I recently had the opportunity to sit down and watch a nine-goal bag from Capper. On a DVD from Round One in 1987, Capper visits Victoria Park and tears the Magpies a new one. His first quarter is remarkable as he finds space, conjures opportunities, and demonstrates why he was so highly regarded as a player able to clunk marks. He was more than just a highlight machine – fundamentally, his marking on the lead, and the timing to get free is superb, and though he was never a great kick over distance, his accuracy sat right at 62.3% for his career – a better clip than plenty of goal kickers in the modern game.

To regard Capper as a one-trick pony, as seems to be the case for many, is completely unfair in regard to how good he was both on the lead and when the ball hit the deck. You simply do not kick one hundred goals in a season without being a champion of the game.

Some may disregard him as a flash in the pan, given his rapid decline in Brisbane. Some may remember him as a show pony, given the tight shorts and his propensity to accentuate the more spectacular aspects of the game, but watching him work, both in person and now with the luxury of video, it becomes apparent that Capper was far more than just a great leaper – he was highly skilled in many facets of our great game.

Capper remains the AFL’s version of Peter Pan. He is the boy who refused to grow up. Never able to hold down a TV gig, Capper puts it down to being too unpredictable, but someone on the outside looking in would consider that more a reflection of his inability to tone it down when required. The AFL media world is called home by a number of unpredictable and sometimes socially unpalatable personalities. What is it about Capper that causes the AFL to hold him at arm’s reach? Or is it the other way around?

Part of me wonders whether Capper is one of those characters who is always ‘on’ whenever he is around those he is not entirely comfortable with, and whether he has a more sedate side that rarely sees the light of day. If someone acts the fool for long enough, is that who they become? Does it become more of themself and less of an act?

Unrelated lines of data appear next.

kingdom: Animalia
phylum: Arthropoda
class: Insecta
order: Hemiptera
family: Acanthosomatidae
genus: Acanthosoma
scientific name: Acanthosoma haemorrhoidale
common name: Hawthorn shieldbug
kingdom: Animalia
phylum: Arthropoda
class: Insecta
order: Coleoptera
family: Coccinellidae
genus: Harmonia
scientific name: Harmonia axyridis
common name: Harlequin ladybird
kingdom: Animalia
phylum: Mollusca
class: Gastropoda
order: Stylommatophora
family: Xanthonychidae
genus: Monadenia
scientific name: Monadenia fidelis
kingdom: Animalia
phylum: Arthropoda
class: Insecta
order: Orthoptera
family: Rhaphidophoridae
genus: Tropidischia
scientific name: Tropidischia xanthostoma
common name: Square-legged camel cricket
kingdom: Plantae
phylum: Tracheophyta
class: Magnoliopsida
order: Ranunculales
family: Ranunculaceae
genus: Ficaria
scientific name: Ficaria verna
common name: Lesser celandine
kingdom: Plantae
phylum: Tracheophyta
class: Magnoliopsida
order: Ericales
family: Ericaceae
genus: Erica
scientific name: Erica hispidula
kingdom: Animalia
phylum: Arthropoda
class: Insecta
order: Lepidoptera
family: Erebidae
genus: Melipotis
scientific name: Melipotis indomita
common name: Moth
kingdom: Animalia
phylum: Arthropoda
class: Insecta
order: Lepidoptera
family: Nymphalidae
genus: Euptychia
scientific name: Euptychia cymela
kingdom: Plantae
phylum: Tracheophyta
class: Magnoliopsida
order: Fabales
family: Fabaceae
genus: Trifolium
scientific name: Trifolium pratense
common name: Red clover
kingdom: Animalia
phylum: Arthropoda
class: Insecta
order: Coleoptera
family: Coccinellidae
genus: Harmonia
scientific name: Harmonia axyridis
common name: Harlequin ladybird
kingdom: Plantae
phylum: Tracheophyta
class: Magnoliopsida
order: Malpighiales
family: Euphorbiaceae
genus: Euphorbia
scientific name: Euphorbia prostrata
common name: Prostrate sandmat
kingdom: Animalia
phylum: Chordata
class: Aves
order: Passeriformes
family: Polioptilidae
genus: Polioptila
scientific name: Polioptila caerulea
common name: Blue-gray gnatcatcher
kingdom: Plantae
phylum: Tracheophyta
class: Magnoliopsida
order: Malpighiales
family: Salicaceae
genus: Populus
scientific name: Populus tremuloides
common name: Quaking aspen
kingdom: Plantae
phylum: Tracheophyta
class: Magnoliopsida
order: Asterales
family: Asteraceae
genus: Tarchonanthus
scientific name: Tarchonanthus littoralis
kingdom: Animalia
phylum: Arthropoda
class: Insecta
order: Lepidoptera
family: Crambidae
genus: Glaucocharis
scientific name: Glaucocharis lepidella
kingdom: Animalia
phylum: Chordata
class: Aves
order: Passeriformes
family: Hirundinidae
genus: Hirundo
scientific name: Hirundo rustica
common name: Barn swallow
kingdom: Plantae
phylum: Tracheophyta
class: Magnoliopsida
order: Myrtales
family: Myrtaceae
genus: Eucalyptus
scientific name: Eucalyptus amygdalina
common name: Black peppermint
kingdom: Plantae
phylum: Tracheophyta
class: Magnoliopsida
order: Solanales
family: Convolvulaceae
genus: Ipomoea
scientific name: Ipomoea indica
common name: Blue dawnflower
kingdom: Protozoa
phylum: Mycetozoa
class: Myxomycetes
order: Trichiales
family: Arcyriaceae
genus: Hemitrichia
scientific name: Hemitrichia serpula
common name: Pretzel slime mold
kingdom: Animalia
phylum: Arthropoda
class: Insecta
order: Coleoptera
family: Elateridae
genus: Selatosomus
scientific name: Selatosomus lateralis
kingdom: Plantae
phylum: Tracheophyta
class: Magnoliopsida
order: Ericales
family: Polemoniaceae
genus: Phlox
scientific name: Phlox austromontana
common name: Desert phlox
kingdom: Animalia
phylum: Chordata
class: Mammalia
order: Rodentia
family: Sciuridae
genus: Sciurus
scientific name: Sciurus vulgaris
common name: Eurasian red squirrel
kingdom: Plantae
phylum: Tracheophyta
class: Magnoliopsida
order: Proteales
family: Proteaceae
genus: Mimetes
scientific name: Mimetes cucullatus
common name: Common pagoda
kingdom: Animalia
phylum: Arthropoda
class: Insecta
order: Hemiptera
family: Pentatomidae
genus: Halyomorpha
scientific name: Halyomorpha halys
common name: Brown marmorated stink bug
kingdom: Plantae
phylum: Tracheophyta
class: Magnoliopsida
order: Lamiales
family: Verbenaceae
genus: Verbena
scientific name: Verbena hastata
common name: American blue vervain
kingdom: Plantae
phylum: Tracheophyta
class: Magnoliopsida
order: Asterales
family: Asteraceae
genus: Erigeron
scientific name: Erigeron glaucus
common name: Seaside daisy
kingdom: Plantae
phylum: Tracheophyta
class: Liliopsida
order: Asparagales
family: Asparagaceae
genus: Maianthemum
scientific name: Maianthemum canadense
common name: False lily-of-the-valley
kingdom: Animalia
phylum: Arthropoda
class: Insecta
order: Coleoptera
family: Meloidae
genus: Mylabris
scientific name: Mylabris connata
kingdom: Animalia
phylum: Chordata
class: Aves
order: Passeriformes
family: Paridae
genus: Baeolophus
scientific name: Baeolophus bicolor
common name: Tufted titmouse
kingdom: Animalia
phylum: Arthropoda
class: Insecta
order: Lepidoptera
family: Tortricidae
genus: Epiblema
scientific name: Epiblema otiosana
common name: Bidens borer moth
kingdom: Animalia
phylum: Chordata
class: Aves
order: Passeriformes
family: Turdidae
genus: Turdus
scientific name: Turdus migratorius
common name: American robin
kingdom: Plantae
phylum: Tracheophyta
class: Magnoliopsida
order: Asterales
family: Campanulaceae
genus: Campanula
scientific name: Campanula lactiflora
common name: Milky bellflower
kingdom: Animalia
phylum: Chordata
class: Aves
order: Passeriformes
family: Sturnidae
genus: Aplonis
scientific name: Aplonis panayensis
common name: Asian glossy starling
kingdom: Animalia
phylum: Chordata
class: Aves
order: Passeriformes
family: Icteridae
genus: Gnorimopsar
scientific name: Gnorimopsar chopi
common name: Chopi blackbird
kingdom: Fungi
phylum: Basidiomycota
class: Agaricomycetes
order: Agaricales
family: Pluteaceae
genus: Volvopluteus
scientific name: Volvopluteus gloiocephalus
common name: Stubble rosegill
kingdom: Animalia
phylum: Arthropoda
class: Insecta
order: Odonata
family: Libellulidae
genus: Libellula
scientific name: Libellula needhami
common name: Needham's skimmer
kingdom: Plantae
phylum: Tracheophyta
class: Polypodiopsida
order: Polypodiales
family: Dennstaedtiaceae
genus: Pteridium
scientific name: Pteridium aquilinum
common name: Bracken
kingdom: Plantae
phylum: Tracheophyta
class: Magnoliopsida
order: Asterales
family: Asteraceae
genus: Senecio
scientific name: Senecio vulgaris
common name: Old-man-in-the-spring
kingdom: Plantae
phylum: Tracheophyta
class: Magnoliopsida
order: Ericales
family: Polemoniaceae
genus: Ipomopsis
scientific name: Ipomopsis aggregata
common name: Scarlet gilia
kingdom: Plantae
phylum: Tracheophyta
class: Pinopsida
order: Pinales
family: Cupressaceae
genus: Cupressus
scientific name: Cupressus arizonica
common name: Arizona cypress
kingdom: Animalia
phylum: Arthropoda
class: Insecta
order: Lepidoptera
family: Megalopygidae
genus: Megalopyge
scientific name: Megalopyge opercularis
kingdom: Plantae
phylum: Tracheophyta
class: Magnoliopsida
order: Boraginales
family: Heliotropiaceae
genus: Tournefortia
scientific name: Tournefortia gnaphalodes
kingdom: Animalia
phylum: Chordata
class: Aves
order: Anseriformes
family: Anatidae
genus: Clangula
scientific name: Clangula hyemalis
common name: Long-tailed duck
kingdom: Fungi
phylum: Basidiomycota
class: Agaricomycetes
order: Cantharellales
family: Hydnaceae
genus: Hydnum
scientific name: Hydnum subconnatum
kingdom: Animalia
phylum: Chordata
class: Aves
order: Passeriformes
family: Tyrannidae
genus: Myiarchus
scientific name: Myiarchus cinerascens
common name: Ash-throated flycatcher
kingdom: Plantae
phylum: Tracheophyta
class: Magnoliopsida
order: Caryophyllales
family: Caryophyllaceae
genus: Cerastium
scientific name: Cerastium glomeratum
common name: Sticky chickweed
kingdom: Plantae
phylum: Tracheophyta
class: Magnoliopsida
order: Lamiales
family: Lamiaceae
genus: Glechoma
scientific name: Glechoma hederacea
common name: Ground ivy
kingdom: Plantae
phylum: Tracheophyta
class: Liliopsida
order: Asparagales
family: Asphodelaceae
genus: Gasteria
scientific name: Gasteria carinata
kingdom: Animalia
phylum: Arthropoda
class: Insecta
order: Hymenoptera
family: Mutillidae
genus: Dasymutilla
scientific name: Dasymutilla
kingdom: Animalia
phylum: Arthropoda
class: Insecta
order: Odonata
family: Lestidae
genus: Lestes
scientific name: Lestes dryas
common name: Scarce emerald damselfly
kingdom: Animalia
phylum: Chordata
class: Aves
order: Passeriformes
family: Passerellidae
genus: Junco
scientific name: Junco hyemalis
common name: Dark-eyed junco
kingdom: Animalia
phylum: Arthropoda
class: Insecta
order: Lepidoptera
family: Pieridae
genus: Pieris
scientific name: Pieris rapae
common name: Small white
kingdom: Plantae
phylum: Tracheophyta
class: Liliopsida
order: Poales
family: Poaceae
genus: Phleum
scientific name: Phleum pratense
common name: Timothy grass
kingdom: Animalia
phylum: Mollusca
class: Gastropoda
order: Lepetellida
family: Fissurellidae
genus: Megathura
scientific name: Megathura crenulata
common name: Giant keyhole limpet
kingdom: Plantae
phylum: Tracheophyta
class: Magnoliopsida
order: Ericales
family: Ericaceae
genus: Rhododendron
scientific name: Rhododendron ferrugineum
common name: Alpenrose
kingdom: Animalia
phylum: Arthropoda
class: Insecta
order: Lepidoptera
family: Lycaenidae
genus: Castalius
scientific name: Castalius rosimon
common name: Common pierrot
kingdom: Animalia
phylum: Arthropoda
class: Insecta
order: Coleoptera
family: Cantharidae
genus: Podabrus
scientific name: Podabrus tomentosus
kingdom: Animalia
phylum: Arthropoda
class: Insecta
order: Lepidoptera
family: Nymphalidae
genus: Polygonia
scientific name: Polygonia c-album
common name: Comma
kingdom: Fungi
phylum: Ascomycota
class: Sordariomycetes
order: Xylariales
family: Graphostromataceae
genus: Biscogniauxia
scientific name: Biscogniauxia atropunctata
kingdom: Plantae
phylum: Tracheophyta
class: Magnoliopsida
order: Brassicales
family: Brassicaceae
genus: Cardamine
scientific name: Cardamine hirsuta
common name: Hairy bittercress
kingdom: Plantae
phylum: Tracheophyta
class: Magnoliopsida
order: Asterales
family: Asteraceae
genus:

He may have been looked at as a villain by some, but in 1986 and 87, people poured through the gates of the SCG to watch Aussie Rules Football. They weren’t there for Steven Wright, Diesel Williams or Gerard Healy. As good as they were, there was a bigger star in town.

They were there to watch Warwick Capper, and anyone who witnessed one of those majestic, soaring hangers will tell you – he was worth the price of admission alone.

Love him or hate him, for a brief period in time, Capper may have been the biggest name in the game. He was the biggest star in the biggest city in Australia. After making the move to the Carrara sun, in Round 11 1990, I couldn’t tell you one thing about the Collingwood v Brisbane encounter that occurred after that curtain raiser, but I remember a lot about the events involving Warwick Capper.

Hero or villain, he was unforgettable.